Dans le drame romantique Hernani (1830), Victor Hugo construit un monde où la mort n'est pas une fin subie mais une destination choisie. Pour Hernani — noble dépossédé, proscrit, amant — et pour Doña Sol — l'héroïne qui lui est promise puis arrachée —, mourir ensemble représente la seule forme d'accomplissement que leur offre une existence placée sous le signe de la fatalité. Le motif de la mort glorieuse traverse les cinq actes et donne à la pièce sa cohérence tragique.

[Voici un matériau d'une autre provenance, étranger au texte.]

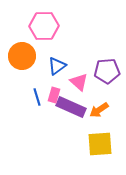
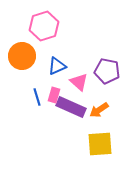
pink hexagon: rotated 16 degrees counterclockwise
blue triangle: rotated 12 degrees clockwise
purple pentagon: rotated 15 degrees clockwise
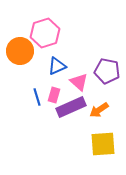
pink hexagon: moved 1 px right, 7 px down
orange circle: moved 2 px left, 5 px up
purple rectangle: rotated 48 degrees counterclockwise
yellow square: moved 3 px right
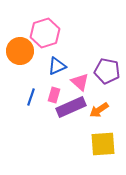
pink triangle: moved 1 px right
blue line: moved 6 px left; rotated 36 degrees clockwise
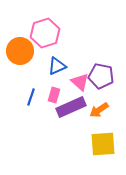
purple pentagon: moved 6 px left, 5 px down
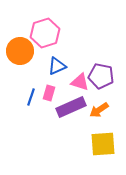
pink triangle: rotated 24 degrees counterclockwise
pink rectangle: moved 5 px left, 2 px up
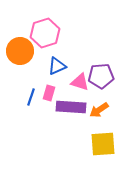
purple pentagon: rotated 15 degrees counterclockwise
purple rectangle: rotated 28 degrees clockwise
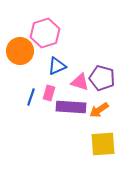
purple pentagon: moved 1 px right, 2 px down; rotated 20 degrees clockwise
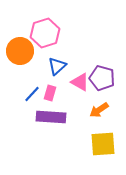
blue triangle: rotated 18 degrees counterclockwise
pink triangle: rotated 12 degrees clockwise
pink rectangle: moved 1 px right
blue line: moved 1 px right, 3 px up; rotated 24 degrees clockwise
purple rectangle: moved 20 px left, 10 px down
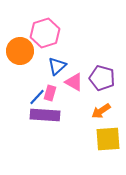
pink triangle: moved 6 px left
blue line: moved 5 px right, 3 px down
orange arrow: moved 2 px right, 1 px down
purple rectangle: moved 6 px left, 2 px up
yellow square: moved 5 px right, 5 px up
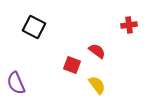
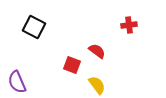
purple semicircle: moved 1 px right, 1 px up
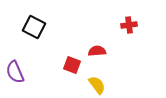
red semicircle: rotated 42 degrees counterclockwise
purple semicircle: moved 2 px left, 10 px up
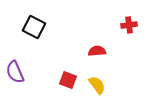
red square: moved 4 px left, 15 px down
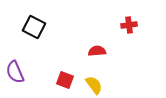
red square: moved 3 px left
yellow semicircle: moved 3 px left
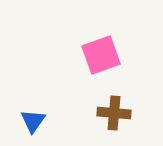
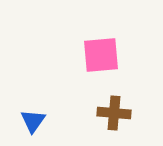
pink square: rotated 15 degrees clockwise
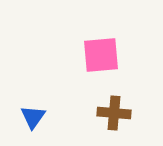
blue triangle: moved 4 px up
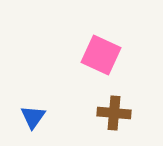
pink square: rotated 30 degrees clockwise
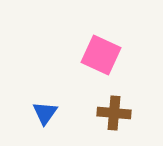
blue triangle: moved 12 px right, 4 px up
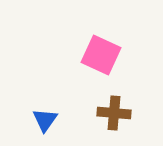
blue triangle: moved 7 px down
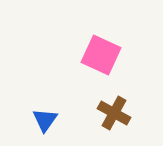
brown cross: rotated 24 degrees clockwise
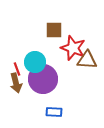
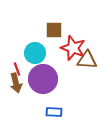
cyan circle: moved 9 px up
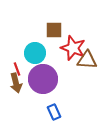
blue rectangle: rotated 63 degrees clockwise
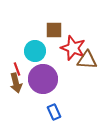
cyan circle: moved 2 px up
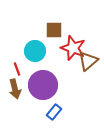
brown triangle: moved 1 px right, 1 px down; rotated 45 degrees counterclockwise
purple circle: moved 6 px down
brown arrow: moved 1 px left, 6 px down
blue rectangle: rotated 63 degrees clockwise
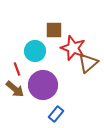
brown triangle: moved 2 px down
brown arrow: rotated 36 degrees counterclockwise
blue rectangle: moved 2 px right, 2 px down
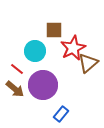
red star: rotated 25 degrees clockwise
red line: rotated 32 degrees counterclockwise
blue rectangle: moved 5 px right
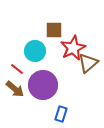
blue rectangle: rotated 21 degrees counterclockwise
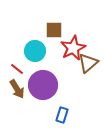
brown arrow: moved 2 px right; rotated 18 degrees clockwise
blue rectangle: moved 1 px right, 1 px down
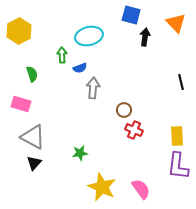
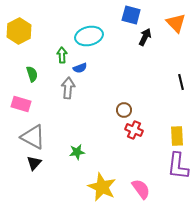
black arrow: rotated 18 degrees clockwise
gray arrow: moved 25 px left
green star: moved 3 px left, 1 px up
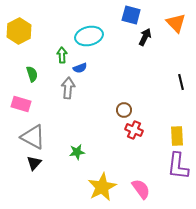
yellow star: rotated 20 degrees clockwise
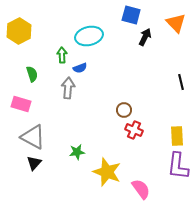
yellow star: moved 5 px right, 15 px up; rotated 24 degrees counterclockwise
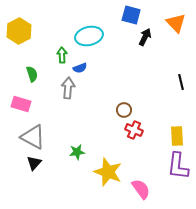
yellow star: moved 1 px right
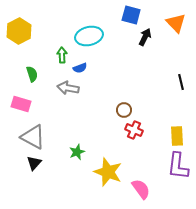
gray arrow: rotated 85 degrees counterclockwise
green star: rotated 14 degrees counterclockwise
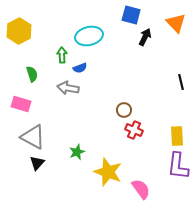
black triangle: moved 3 px right
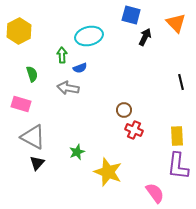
pink semicircle: moved 14 px right, 4 px down
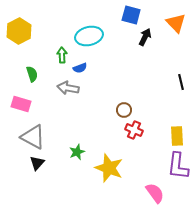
yellow star: moved 1 px right, 4 px up
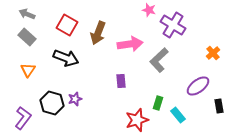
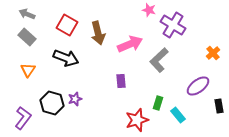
brown arrow: rotated 35 degrees counterclockwise
pink arrow: rotated 15 degrees counterclockwise
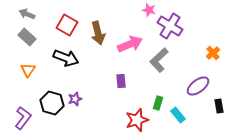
purple cross: moved 3 px left, 1 px down
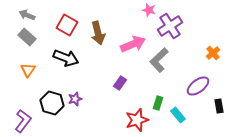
gray arrow: moved 1 px down
purple cross: rotated 25 degrees clockwise
pink arrow: moved 3 px right
purple rectangle: moved 1 px left, 2 px down; rotated 40 degrees clockwise
purple L-shape: moved 3 px down
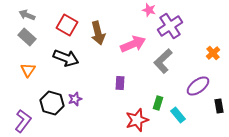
gray L-shape: moved 4 px right, 1 px down
purple rectangle: rotated 32 degrees counterclockwise
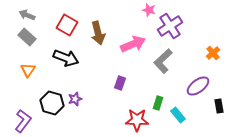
purple rectangle: rotated 16 degrees clockwise
red star: rotated 20 degrees clockwise
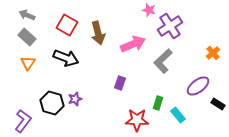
orange triangle: moved 7 px up
black rectangle: moved 1 px left, 2 px up; rotated 48 degrees counterclockwise
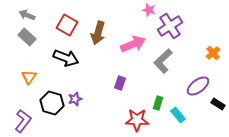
brown arrow: rotated 30 degrees clockwise
orange triangle: moved 1 px right, 14 px down
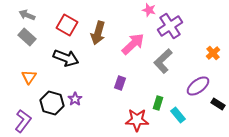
pink arrow: rotated 20 degrees counterclockwise
purple star: rotated 16 degrees counterclockwise
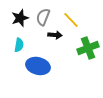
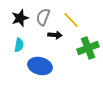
blue ellipse: moved 2 px right
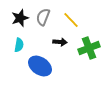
black arrow: moved 5 px right, 7 px down
green cross: moved 1 px right
blue ellipse: rotated 20 degrees clockwise
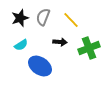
cyan semicircle: moved 2 px right; rotated 48 degrees clockwise
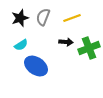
yellow line: moved 1 px right, 2 px up; rotated 66 degrees counterclockwise
black arrow: moved 6 px right
blue ellipse: moved 4 px left
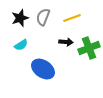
blue ellipse: moved 7 px right, 3 px down
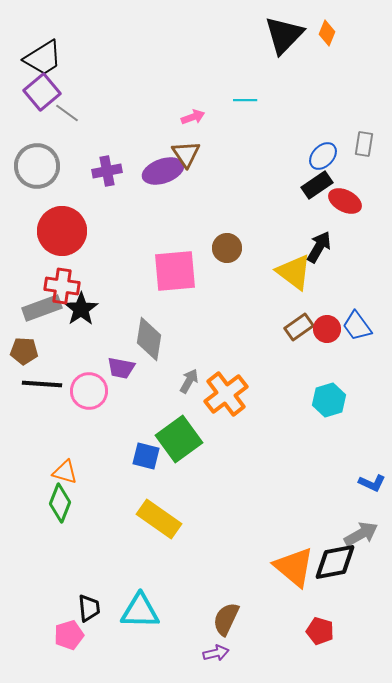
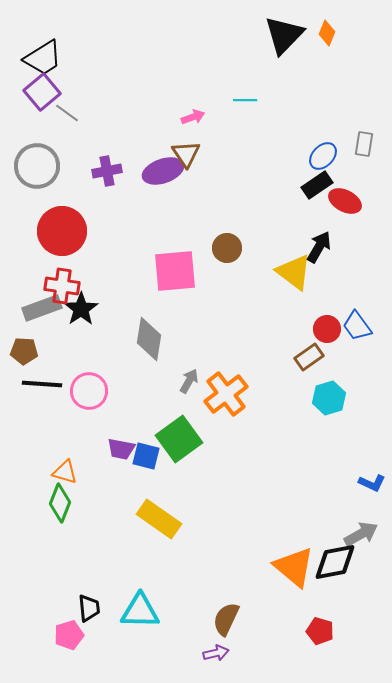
brown rectangle at (299, 327): moved 10 px right, 30 px down
purple trapezoid at (121, 368): moved 81 px down
cyan hexagon at (329, 400): moved 2 px up
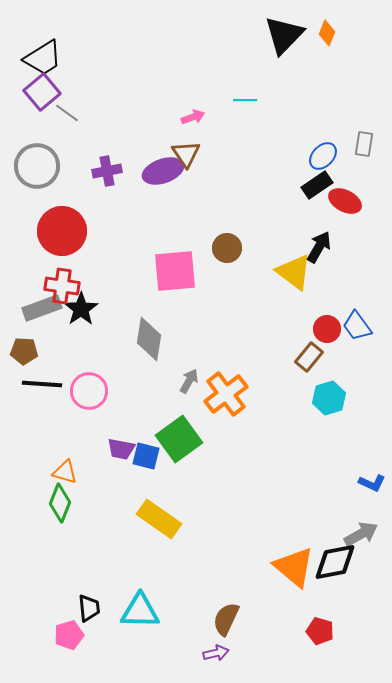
brown rectangle at (309, 357): rotated 16 degrees counterclockwise
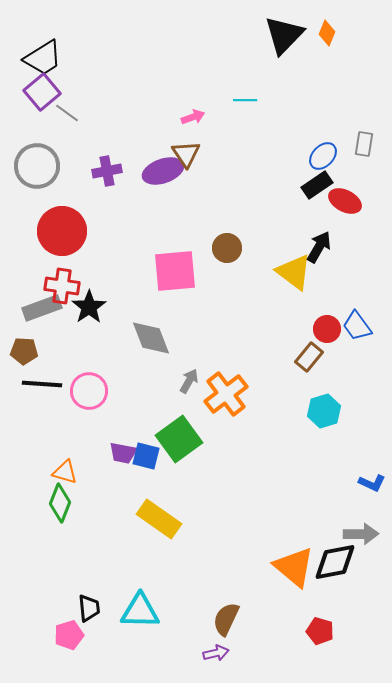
black star at (81, 309): moved 8 px right, 2 px up
gray diamond at (149, 339): moved 2 px right, 1 px up; rotated 30 degrees counterclockwise
cyan hexagon at (329, 398): moved 5 px left, 13 px down
purple trapezoid at (121, 449): moved 2 px right, 4 px down
gray arrow at (361, 534): rotated 28 degrees clockwise
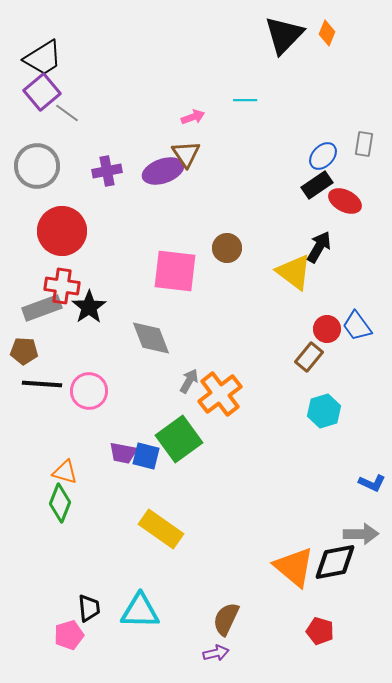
pink square at (175, 271): rotated 12 degrees clockwise
orange cross at (226, 394): moved 6 px left
yellow rectangle at (159, 519): moved 2 px right, 10 px down
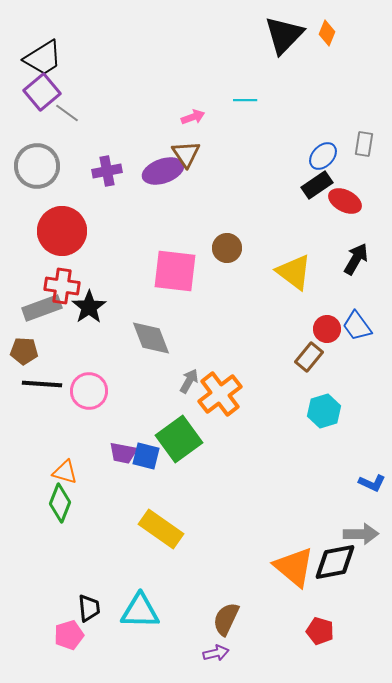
black arrow at (319, 247): moved 37 px right, 12 px down
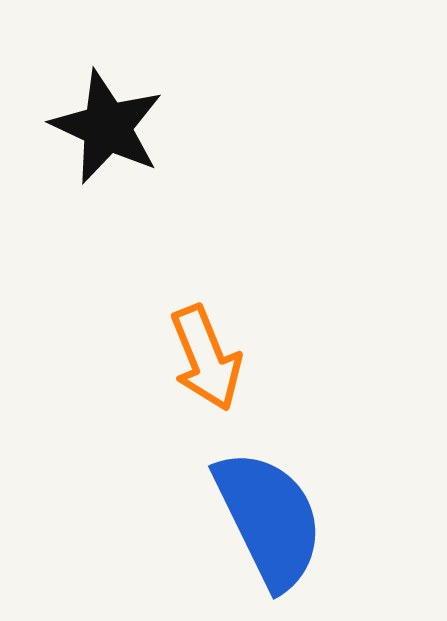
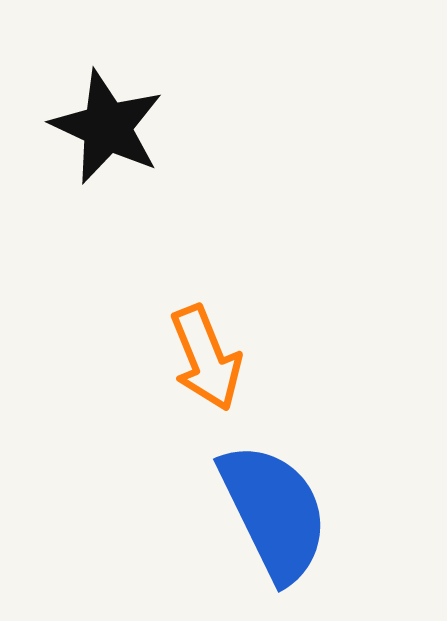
blue semicircle: moved 5 px right, 7 px up
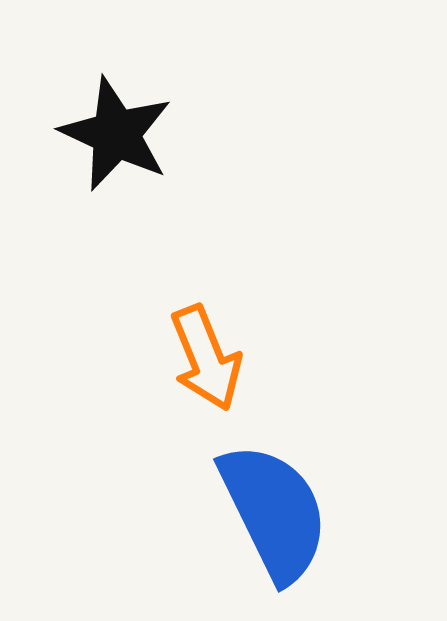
black star: moved 9 px right, 7 px down
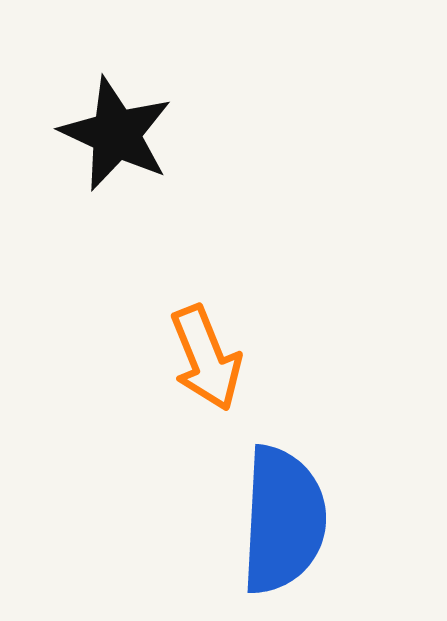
blue semicircle: moved 9 px right, 8 px down; rotated 29 degrees clockwise
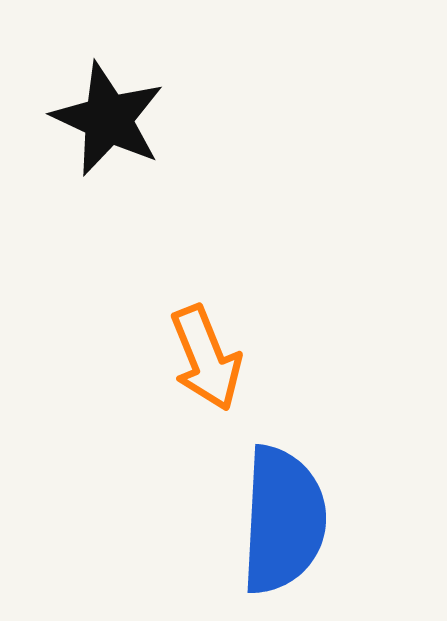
black star: moved 8 px left, 15 px up
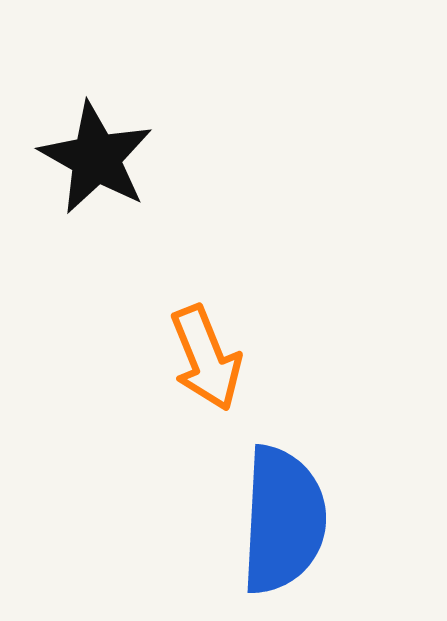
black star: moved 12 px left, 39 px down; rotated 4 degrees clockwise
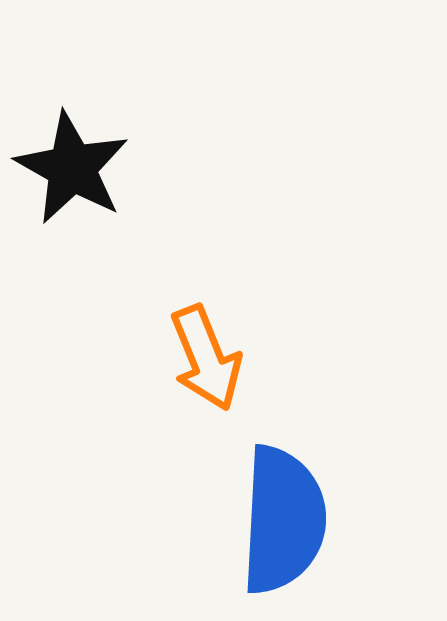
black star: moved 24 px left, 10 px down
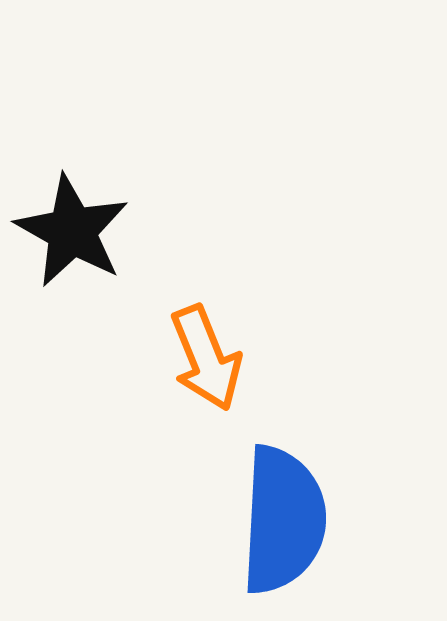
black star: moved 63 px down
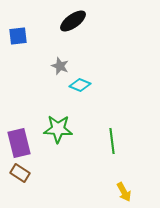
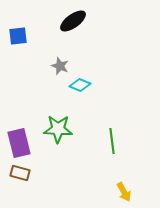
brown rectangle: rotated 18 degrees counterclockwise
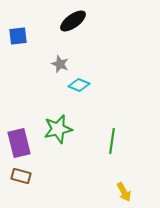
gray star: moved 2 px up
cyan diamond: moved 1 px left
green star: rotated 16 degrees counterclockwise
green line: rotated 15 degrees clockwise
brown rectangle: moved 1 px right, 3 px down
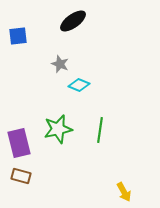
green line: moved 12 px left, 11 px up
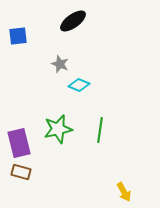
brown rectangle: moved 4 px up
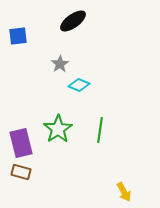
gray star: rotated 18 degrees clockwise
green star: rotated 20 degrees counterclockwise
purple rectangle: moved 2 px right
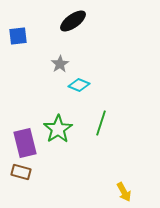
green line: moved 1 px right, 7 px up; rotated 10 degrees clockwise
purple rectangle: moved 4 px right
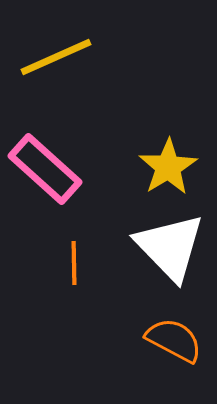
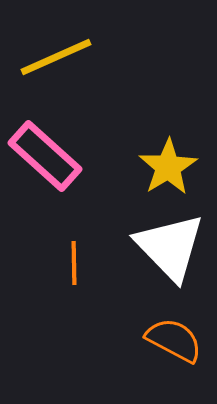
pink rectangle: moved 13 px up
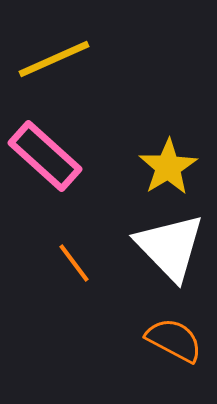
yellow line: moved 2 px left, 2 px down
orange line: rotated 36 degrees counterclockwise
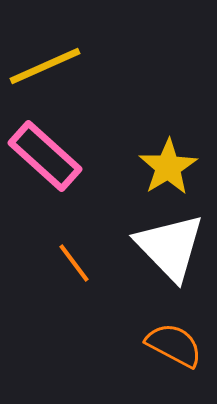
yellow line: moved 9 px left, 7 px down
orange semicircle: moved 5 px down
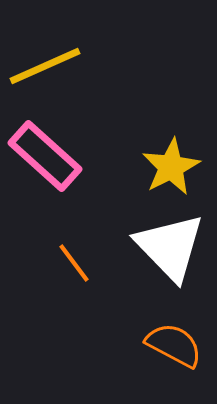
yellow star: moved 3 px right; rotated 4 degrees clockwise
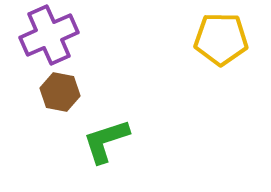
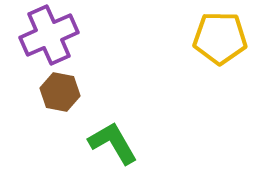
yellow pentagon: moved 1 px left, 1 px up
green L-shape: moved 7 px right, 2 px down; rotated 78 degrees clockwise
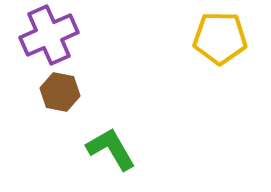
green L-shape: moved 2 px left, 6 px down
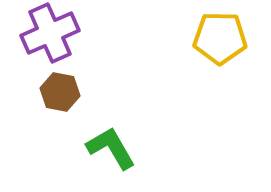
purple cross: moved 1 px right, 2 px up
green L-shape: moved 1 px up
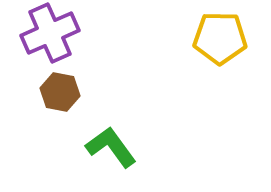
green L-shape: moved 1 px up; rotated 6 degrees counterclockwise
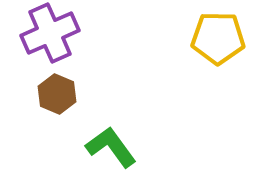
yellow pentagon: moved 2 px left
brown hexagon: moved 3 px left, 2 px down; rotated 12 degrees clockwise
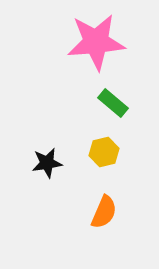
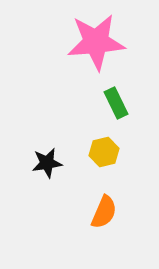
green rectangle: moved 3 px right; rotated 24 degrees clockwise
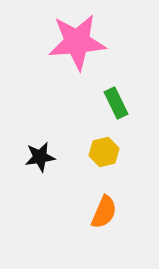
pink star: moved 19 px left
black star: moved 7 px left, 6 px up
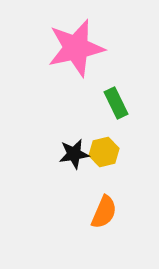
pink star: moved 1 px left, 6 px down; rotated 8 degrees counterclockwise
black star: moved 34 px right, 3 px up
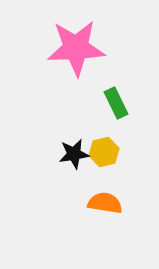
pink star: rotated 10 degrees clockwise
orange semicircle: moved 1 px right, 9 px up; rotated 104 degrees counterclockwise
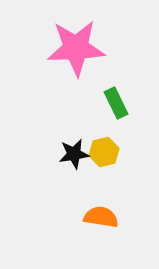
orange semicircle: moved 4 px left, 14 px down
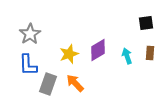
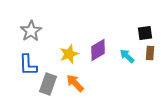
black square: moved 1 px left, 10 px down
gray star: moved 1 px right, 3 px up
cyan arrow: rotated 28 degrees counterclockwise
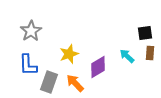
purple diamond: moved 17 px down
gray rectangle: moved 1 px right, 2 px up
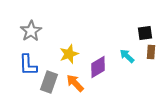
brown rectangle: moved 1 px right, 1 px up
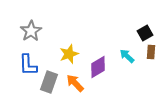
black square: rotated 21 degrees counterclockwise
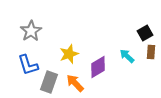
blue L-shape: rotated 15 degrees counterclockwise
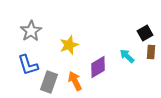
yellow star: moved 9 px up
orange arrow: moved 2 px up; rotated 18 degrees clockwise
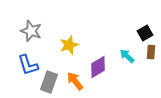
gray star: rotated 20 degrees counterclockwise
orange arrow: rotated 12 degrees counterclockwise
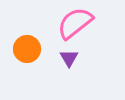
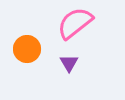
purple triangle: moved 5 px down
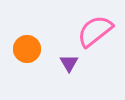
pink semicircle: moved 20 px right, 8 px down
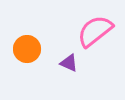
purple triangle: rotated 36 degrees counterclockwise
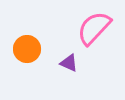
pink semicircle: moved 1 px left, 3 px up; rotated 9 degrees counterclockwise
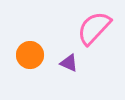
orange circle: moved 3 px right, 6 px down
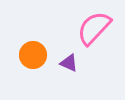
orange circle: moved 3 px right
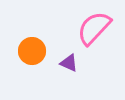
orange circle: moved 1 px left, 4 px up
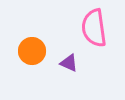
pink semicircle: rotated 51 degrees counterclockwise
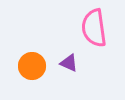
orange circle: moved 15 px down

Dès l'acte I, Hernani se présente à Doña Sol comme un être marqué par la malédiction : Je suis une force qui va !
(acte III, scène 4), cri qui résume une existence sans ancrage, portée uniquement par l'élan et l'excès. Cette définition de soi exclut d'emblée toute vie ordinaire. La mort n'est pas une menace extérieure ; elle est inscrite dans la nature même du personnage. Hugo pose ainsi les termes du contrat romantique : aimer Hernani, c'est accepter de partager sa trajectoire vers l'anéantissement.
Le pivot dramatique et thématique se situe à l'acte III, scène 5, lorsqu'Hernani, pour obtenir l'aide de don Ruy Gomez à se venger du roi, lui remet son cor et prononce un serment : au premier son de cet instrument, il remettra sa vie entre les mains du vieillard. Cet engagement transforme la mort en monnaie d'honneur, en ciment d'une parole donnée. Le cor devient dès lors un symbole ambigu — objet d'amour et instrument de mort —, omniprésent dans la mémoire des spectateurs jusqu'au dénouement. La mort est ici contractualisée, arrachée à l'accident pour devenir acte volontaire.
L'acte V réunit les deux fils de l'intrigue — l'union des amants et l'échéance du serment — en une scène d'une densité saisissante. Hernani et Doña Sol viennent de se marier ; à peine leur bonheur est-il nommé que don Ruy Gomez sonne du cor. La réponse de Doña Sol est immédiate : elle réclame sa part du poison, refusant que son époux meure seul. Donne cette fiole !
(acte V, scène 6) : le ton impératif dit tout — non la résignation, mais la revendication d'une mort partagée. Mourir ensemble, c'est accomplir le mariage mieux qu'aucune vie commune ne l'aurait fait.
Leurs dernières paroles scellent cette logique. Hernani, expirant, salue Doña Sol comme la nuit nuptiale
qui commence (acte V, scène 6) : l'oxymore fusionne les noces et le trépas, le blanc et le noir, l'amour et la destruction. Hugo recourt ici à l'esthétique du sublime romantique : ce qui est terrible devient beau parce que total.
La mort des amants ne fonctionne pas seulement comme climax émotionnel ; elle porte un jugement sur l'ordre social. Don Carlos — devenu l'empereur Charles Quint —, don Ruy Gomez, les lois du serment féodal : toutes les forces qui ont empêché l'union de Hernani et Doña Sol appartiennent à un monde de contraintes et de calculs. En mourant, les deux amants échappent à ce monde et, du même geste, le condamnent. La mort est ici une sortie autant qu'un accomplissement : elle dit l'impossibilité de vivre l'absolu dans une société fondée sur le compromis. C'est en ce sens que Hernani dépasse le simple drame de l'amour contrarié pour devenir, sous la plume de Hugo, un manifeste sur la dignité de l'idéal.